■ **What you have to do**
Your output should be the lines of the data that follow, reproduced exactly from the first through the line bearing "to .NET Core</span></span>".

*** Opening Material for the task ***

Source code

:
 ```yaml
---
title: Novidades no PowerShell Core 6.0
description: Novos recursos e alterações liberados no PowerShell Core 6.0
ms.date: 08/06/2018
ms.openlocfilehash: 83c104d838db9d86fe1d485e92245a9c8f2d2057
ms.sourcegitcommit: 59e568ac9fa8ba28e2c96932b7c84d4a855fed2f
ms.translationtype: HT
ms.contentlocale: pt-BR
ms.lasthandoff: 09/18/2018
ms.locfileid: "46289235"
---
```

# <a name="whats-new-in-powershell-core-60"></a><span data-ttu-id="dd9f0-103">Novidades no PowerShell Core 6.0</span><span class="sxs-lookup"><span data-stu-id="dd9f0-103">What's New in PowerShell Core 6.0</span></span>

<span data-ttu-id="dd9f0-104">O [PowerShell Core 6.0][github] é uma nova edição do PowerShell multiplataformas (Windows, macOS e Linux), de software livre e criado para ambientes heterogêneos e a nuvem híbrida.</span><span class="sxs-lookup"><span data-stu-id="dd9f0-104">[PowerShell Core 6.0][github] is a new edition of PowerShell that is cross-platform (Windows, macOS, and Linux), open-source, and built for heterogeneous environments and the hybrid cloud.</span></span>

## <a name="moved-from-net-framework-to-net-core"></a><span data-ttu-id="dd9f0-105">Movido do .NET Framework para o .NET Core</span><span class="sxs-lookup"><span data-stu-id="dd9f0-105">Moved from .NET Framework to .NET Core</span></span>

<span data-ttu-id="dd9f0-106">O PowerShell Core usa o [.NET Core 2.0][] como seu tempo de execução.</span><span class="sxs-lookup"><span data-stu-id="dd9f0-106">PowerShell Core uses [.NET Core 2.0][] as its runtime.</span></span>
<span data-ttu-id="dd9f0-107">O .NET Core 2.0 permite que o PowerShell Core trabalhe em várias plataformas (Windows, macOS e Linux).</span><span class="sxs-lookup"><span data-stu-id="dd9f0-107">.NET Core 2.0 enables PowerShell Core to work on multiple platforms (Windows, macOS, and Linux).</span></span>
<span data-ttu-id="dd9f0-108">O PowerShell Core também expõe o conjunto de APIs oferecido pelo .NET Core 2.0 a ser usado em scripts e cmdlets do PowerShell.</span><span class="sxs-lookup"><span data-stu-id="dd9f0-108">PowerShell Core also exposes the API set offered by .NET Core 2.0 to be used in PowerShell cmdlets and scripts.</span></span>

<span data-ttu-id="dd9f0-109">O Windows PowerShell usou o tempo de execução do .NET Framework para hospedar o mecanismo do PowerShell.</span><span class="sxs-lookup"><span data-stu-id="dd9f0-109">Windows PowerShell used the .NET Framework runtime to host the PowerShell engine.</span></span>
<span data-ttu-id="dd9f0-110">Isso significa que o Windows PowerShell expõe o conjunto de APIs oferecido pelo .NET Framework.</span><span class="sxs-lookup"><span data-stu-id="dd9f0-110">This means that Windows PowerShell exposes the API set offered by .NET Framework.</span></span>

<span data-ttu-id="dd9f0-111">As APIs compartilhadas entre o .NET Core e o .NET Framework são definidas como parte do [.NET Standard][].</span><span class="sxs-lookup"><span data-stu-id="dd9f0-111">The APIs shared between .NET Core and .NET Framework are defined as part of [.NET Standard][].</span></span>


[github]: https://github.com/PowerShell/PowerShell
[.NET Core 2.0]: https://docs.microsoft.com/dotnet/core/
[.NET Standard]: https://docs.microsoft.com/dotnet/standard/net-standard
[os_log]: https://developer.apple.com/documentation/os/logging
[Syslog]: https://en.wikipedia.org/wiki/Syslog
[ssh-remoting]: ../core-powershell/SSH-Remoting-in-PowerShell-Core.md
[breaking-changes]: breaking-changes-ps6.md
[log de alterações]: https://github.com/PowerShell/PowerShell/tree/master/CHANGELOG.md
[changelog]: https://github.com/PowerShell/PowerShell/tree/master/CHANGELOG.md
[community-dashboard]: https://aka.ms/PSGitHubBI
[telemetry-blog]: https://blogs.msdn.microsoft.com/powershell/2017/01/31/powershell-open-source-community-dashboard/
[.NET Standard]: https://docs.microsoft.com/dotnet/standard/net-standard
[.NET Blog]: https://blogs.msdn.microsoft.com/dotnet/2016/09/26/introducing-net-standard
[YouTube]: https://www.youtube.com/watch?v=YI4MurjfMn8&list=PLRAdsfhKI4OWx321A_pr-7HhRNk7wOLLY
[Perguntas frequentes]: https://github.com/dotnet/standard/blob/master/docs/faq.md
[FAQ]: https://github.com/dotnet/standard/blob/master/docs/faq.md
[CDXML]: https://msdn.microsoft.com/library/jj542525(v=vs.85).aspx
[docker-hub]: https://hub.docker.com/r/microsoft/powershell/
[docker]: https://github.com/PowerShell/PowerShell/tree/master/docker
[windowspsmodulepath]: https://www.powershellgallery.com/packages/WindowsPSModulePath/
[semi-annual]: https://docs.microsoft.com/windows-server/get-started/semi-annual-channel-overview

*** Closing Material for the task ***

■ **Your solution**
Source code

:
 ```yaml
---
title: Novidades no PowerShell Core 6.0
description: Novos recursos e alterações liberados no PowerShell Core 6.0
ms.date: 08/06/2018
ms.openlocfilehash: 83c104d838db9d86fe1d485e92245a9c8f2d2057
ms.sourcegitcommit: 59e568ac9fa8ba28e2c96932b7c84d4a855fed2f
ms.translationtype: HT
ms.contentlocale: pt-BR
ms.lasthandoff: 09/18/2018
ms.locfileid: "46289235"
---
```

# <a name="whats-new-in-powershell-core-60"></a><span data-ttu-id="dd9f0-103">Novidades no PowerShell Core 6.0</span><span class="sxs-lookup"><span data-stu-id="dd9f0-103">What's New in PowerShell Core 6.0</span></span>

<span data-ttu-id="dd9f0-104">O [PowerShell Core 6.0][github] é uma nova edição do PowerShell multiplataformas (Windows, macOS e Linux), de software livre e criado para ambientes heterogêneos e a nuvem híbrida.</span><span class="sxs-lookup"><span data-stu-id="dd9f0-104">[PowerShell Core 6.0][github] is a new edition of PowerShell that is cross-platform (Windows, macOS, and Linux), open-source, and built for heterogeneous environments and the hybrid cloud.</span></span>

## <a name="moved-from-net-framework-to-net-core"></a><span data-ttu-id="dd9f0-105">Movido do .NET Framework para o .NET Core</span><span class="sxs-lookup"><span data-stu-id="dd9f0-105">Moved from .NET Framework to .NET Core</span></span>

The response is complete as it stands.